Problem details ::
Return all lines from the entries below in which the word "Rendered" is present.

Input ::
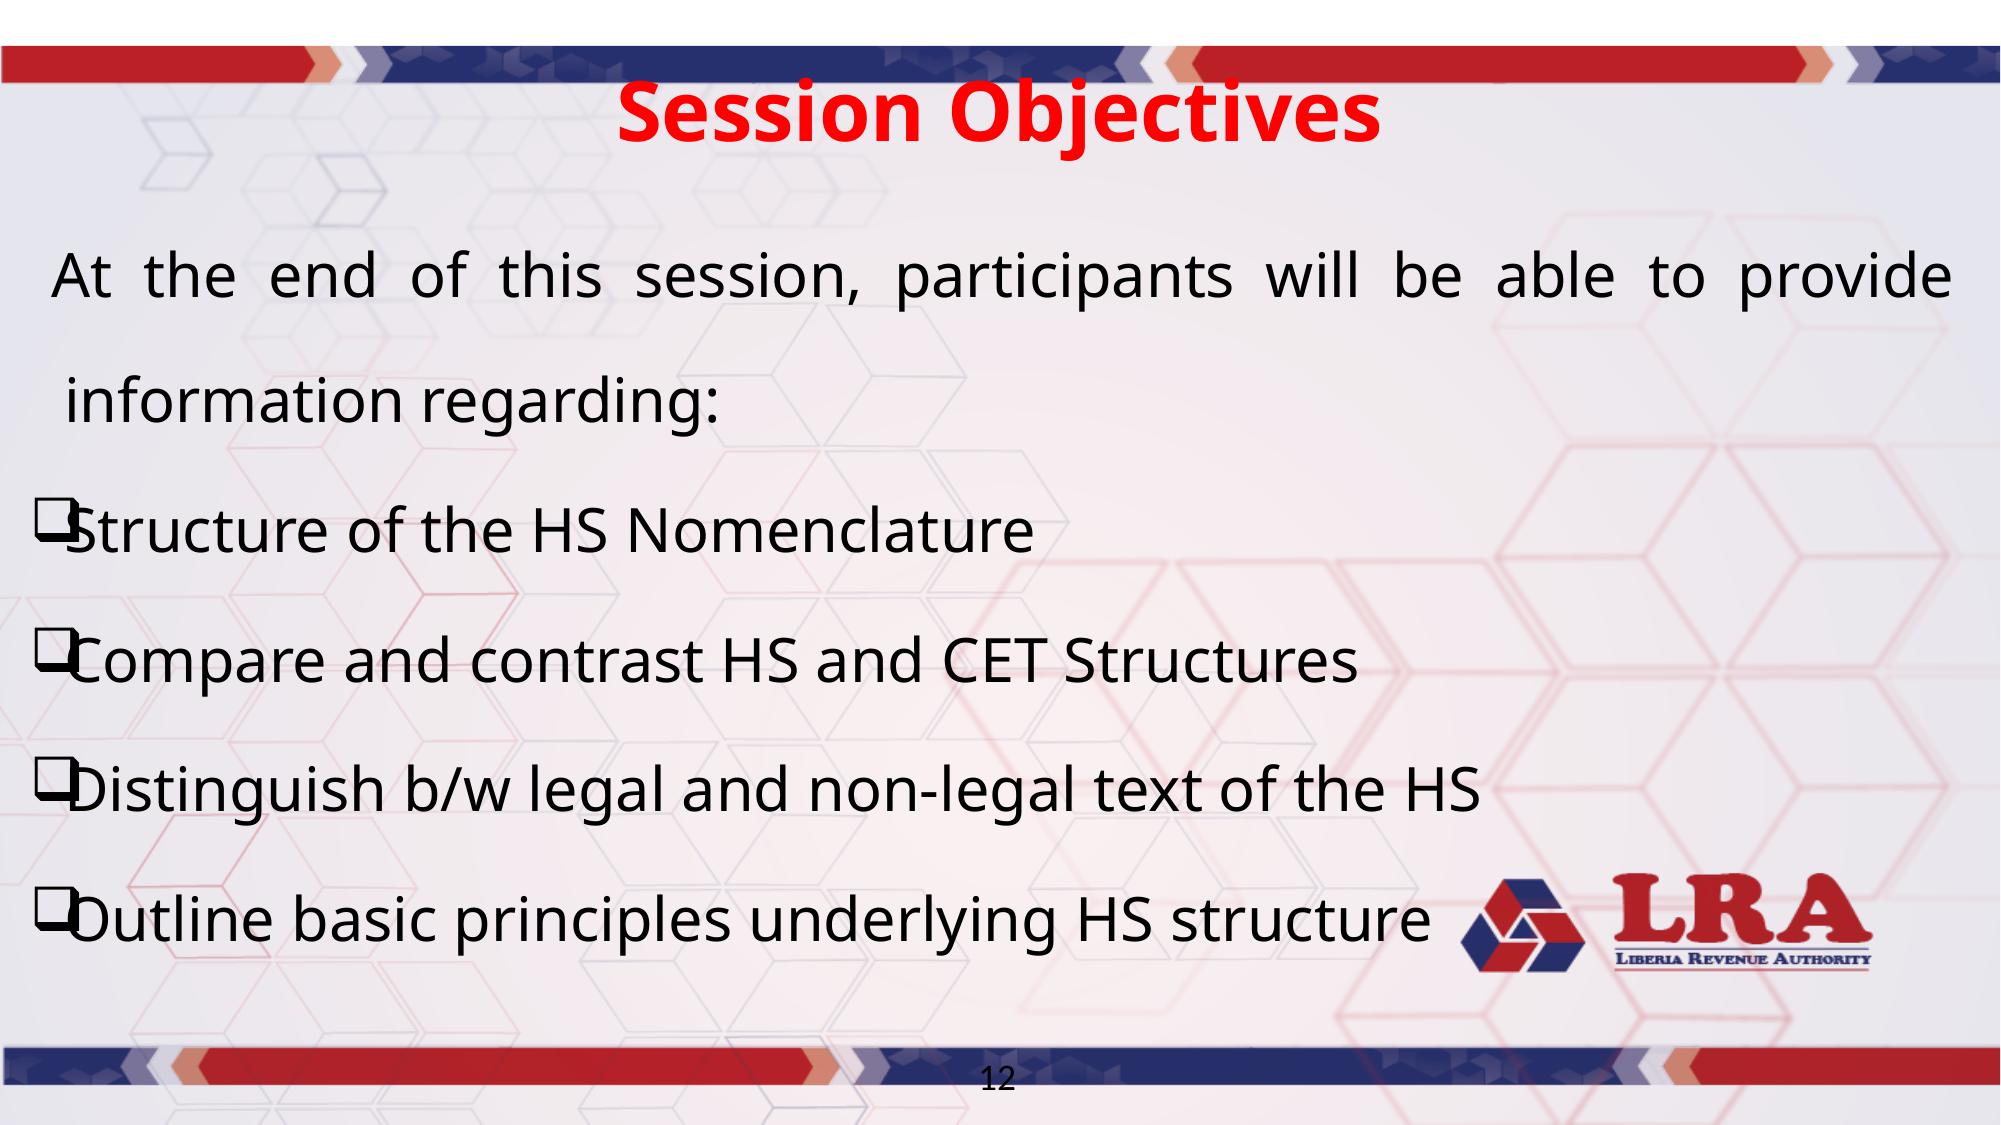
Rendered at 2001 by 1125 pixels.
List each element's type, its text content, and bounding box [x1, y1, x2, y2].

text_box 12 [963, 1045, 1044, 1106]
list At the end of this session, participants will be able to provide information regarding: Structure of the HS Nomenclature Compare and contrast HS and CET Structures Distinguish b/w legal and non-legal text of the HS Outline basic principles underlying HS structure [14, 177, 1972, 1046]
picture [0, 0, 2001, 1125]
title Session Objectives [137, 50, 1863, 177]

...

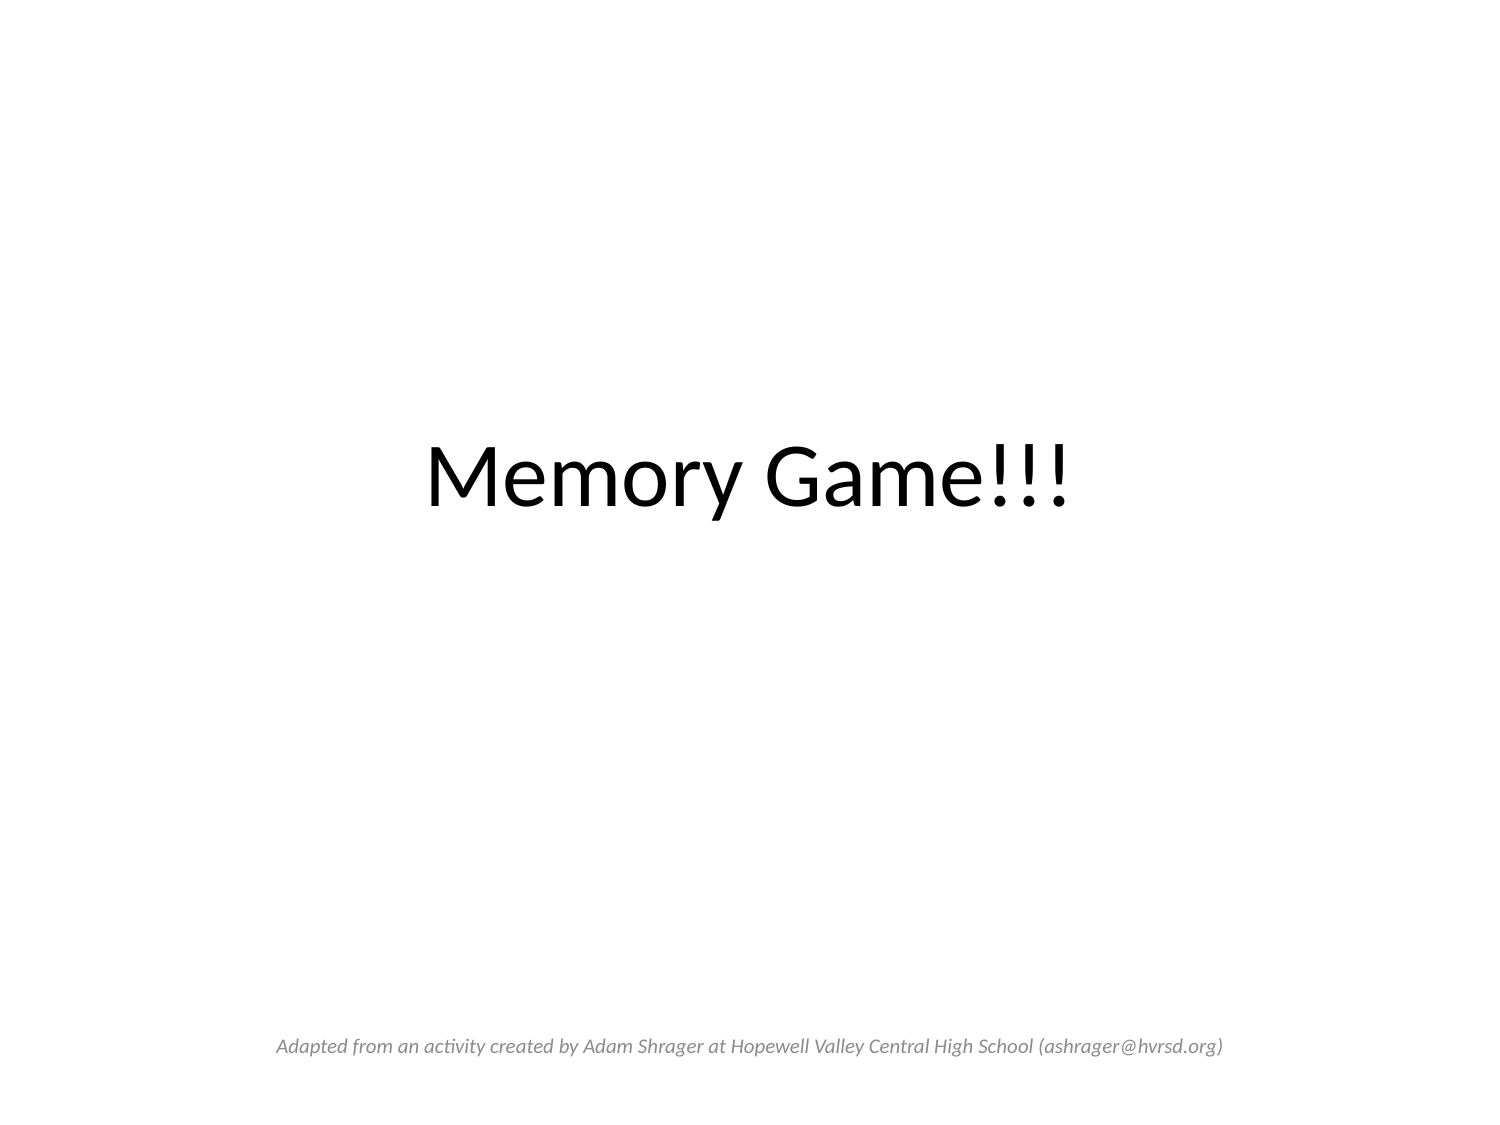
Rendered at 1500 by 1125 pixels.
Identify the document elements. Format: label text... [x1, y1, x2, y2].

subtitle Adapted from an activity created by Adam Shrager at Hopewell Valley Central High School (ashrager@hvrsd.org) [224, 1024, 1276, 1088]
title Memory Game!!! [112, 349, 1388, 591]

Response box ::
Rendered at 2001 by 1125 pixels.
Rendered at 1500 by 1125 pixels.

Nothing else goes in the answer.